Cameroon's president seeks to remain in power until almost his 100th birthday
'Much remains to be done,' said Biya, who is in the twilight of his seventh term in office. 'The best is yet to come,' added the Cameroonian leader in a statement on Sunday.
Biya is seeking a fresh seven-year term in a presidential election scheduled for October, despite reports that his health has deteriorated. He said his decision to extend his grip on power rested 'on urgent appeals coming from the 10 regions of our country and from the diaspora.'
His announcement comes months after his office pushed back on speculation he was unwell or had died following a lengthy absence from the public eye.
Discussions about his health were later banned in the media, with the Cameroon interior ministry declaring it a national security matter.

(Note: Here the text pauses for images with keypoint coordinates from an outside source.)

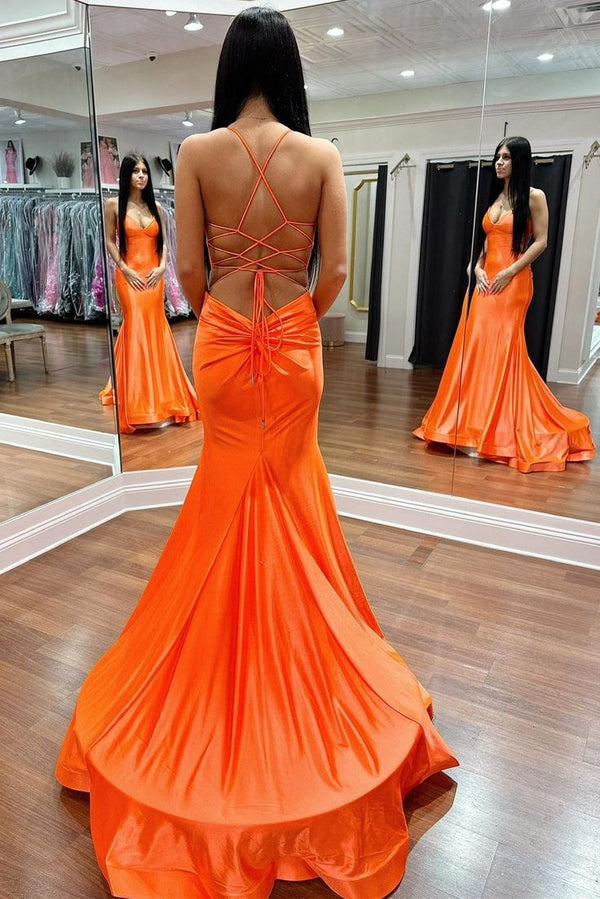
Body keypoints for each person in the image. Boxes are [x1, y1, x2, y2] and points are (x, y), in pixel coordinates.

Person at [56, 9, 457, 899]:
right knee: (292, 488)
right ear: (290, 69)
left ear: (232, 66)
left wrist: (232, 324)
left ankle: (220, 673)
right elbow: (336, 274)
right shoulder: (322, 157)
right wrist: (294, 323)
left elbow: (188, 275)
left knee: (227, 486)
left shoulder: (198, 153)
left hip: (225, 343)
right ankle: (304, 668)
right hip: (295, 344)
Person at [414, 135, 595, 472]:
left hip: (513, 283)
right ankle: (470, 425)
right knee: (475, 349)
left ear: (520, 161)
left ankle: (493, 432)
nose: (499, 163)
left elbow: (541, 241)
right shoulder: (497, 196)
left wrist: (510, 271)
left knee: (500, 350)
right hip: (485, 281)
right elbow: (488, 239)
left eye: (506, 157)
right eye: (498, 157)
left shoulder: (534, 197)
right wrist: (476, 267)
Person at [99, 154, 199, 433]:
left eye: (144, 171)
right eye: (136, 171)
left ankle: (160, 392)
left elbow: (164, 242)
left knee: (155, 328)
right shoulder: (113, 205)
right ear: (126, 175)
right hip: (129, 276)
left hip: (154, 276)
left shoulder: (157, 207)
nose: (142, 175)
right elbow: (109, 240)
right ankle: (139, 398)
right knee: (136, 327)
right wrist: (124, 268)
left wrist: (163, 266)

For years, rumors about Biya's health and whereabouts have been major talking points in Cameroon, where he has rarely been seen in public. He has maintained a strong grip on the nation, however, winning multiple re-election victories – some by a landslide.
Biya came to power in 1982 and has remained in office for more than four decades, becoming one of the globe's longest-serving heads of state, excluding monarchs. He is only the second president to lead Cameroon since it achieved independence from France and Britain in the early 1960s.

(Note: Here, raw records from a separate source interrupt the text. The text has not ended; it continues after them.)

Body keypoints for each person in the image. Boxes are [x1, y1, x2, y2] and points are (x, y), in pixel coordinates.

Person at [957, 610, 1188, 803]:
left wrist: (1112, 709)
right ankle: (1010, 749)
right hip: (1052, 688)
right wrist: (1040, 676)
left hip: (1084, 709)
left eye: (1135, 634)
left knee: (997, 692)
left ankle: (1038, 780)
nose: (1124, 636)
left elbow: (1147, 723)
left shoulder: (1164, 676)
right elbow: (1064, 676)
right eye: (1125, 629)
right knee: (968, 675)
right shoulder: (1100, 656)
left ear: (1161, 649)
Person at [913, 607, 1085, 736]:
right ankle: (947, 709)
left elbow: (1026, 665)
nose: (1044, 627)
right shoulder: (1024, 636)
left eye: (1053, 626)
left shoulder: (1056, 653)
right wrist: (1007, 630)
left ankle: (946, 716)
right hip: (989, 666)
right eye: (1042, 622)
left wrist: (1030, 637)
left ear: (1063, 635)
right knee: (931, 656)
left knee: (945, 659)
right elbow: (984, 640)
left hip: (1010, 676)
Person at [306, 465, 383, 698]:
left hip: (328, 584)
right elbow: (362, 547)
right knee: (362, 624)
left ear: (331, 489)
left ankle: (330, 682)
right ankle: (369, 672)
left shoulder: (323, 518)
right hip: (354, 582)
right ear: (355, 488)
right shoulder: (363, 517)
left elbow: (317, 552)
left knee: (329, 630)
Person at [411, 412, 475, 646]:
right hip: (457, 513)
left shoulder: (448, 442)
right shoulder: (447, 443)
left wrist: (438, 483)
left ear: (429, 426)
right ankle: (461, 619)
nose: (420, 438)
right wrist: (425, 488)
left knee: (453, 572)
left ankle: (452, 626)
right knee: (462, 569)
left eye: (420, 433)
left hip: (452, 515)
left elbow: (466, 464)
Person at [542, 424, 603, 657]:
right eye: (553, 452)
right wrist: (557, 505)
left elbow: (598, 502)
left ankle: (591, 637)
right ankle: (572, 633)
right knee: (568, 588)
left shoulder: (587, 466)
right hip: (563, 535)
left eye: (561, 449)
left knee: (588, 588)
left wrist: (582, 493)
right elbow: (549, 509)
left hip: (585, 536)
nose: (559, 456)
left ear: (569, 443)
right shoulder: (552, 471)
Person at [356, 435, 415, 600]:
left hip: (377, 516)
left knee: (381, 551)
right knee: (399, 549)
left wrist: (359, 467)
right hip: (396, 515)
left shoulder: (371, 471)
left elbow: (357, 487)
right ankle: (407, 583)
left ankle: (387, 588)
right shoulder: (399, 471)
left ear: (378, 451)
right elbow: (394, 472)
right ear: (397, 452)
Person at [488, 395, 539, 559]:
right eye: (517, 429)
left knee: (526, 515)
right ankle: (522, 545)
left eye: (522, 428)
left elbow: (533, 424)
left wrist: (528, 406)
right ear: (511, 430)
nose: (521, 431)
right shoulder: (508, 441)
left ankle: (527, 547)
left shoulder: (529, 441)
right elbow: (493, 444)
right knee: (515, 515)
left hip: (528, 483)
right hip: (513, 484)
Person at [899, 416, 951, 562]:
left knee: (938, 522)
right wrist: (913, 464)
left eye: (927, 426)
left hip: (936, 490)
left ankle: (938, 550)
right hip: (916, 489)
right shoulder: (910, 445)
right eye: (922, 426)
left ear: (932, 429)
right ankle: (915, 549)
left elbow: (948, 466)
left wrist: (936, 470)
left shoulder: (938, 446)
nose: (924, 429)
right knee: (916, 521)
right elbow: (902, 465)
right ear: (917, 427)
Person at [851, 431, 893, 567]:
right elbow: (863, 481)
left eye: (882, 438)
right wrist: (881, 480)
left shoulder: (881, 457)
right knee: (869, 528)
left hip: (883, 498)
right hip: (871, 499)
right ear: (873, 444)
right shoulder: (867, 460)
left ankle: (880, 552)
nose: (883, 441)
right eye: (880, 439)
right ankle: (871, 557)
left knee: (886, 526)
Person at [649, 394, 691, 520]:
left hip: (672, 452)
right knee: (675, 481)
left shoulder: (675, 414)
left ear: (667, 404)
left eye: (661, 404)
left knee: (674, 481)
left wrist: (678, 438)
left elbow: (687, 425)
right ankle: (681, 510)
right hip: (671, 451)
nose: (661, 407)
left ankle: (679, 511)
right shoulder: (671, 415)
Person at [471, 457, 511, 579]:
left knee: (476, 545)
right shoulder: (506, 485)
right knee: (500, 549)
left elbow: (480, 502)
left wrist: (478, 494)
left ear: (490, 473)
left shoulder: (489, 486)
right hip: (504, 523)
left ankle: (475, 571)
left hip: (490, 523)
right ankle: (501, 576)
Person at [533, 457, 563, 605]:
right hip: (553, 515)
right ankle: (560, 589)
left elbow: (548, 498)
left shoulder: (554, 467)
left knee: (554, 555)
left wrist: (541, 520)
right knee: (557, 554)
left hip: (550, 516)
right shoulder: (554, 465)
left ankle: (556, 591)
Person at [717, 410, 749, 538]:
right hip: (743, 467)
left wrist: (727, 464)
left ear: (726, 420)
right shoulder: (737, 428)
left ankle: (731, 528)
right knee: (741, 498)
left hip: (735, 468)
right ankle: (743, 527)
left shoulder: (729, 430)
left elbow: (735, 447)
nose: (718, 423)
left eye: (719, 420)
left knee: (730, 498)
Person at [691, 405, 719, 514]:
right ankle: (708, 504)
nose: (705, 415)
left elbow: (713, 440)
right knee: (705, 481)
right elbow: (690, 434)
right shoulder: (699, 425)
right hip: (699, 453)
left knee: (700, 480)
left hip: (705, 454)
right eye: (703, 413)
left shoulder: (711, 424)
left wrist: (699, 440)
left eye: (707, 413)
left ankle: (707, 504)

Questions swirled around the prospects of Biya seeking an eighth term in office with many local leaders urging him to seek a new mandate. However, some of his allies have quit his government and launched their presidential bids.

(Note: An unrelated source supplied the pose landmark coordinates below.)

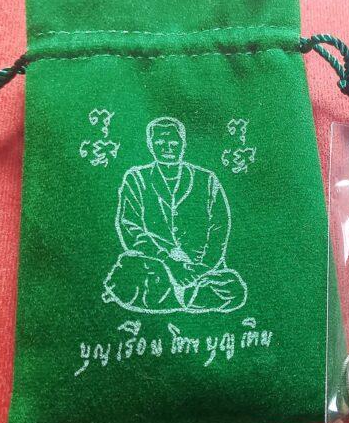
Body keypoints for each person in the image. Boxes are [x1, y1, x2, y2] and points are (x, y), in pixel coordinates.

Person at [102, 117, 247, 314]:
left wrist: (202, 267)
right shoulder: (136, 178)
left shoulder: (207, 179)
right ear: (150, 145)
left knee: (233, 289)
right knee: (129, 272)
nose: (167, 147)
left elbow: (219, 229)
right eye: (160, 142)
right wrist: (170, 263)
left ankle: (175, 297)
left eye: (173, 142)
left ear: (183, 143)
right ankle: (189, 298)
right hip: (157, 264)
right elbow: (130, 227)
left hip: (201, 269)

Defeating Biya at the polls may not come easily for his opponents, according to political analyst Collins Molua Ikome, who is based in Germany.
Ikome told CNN that Cameroon's opposition, which comprises more than 300 political parties, is too fragmented to dislodge Biya's ruling Cameroon People's Democratic Movement (CPDM) party at the October polls. Only a coalition, he said, could pose a threat to the president.
'They (the opposition) don't stand a chance as individual candidates. If they form a transitional coalition then maybe they might,' he said.
In March last year, plans by two opposition parties to create a coalition were dubbed illegal by the country's interior ministry, a move described by Human Rights Watch as 'part of a government crackdown on opposition and dissent.'
Biya's long rule has been marred by widespread accusations of human rights violations that included 'extrajudicial executions, arbitrary arrests, unlawful detentions, torture… unfair trials, and persecution and imprisonment of people for their real or perceived sexual orientation and gender identity,' according to rights group Amnesty International.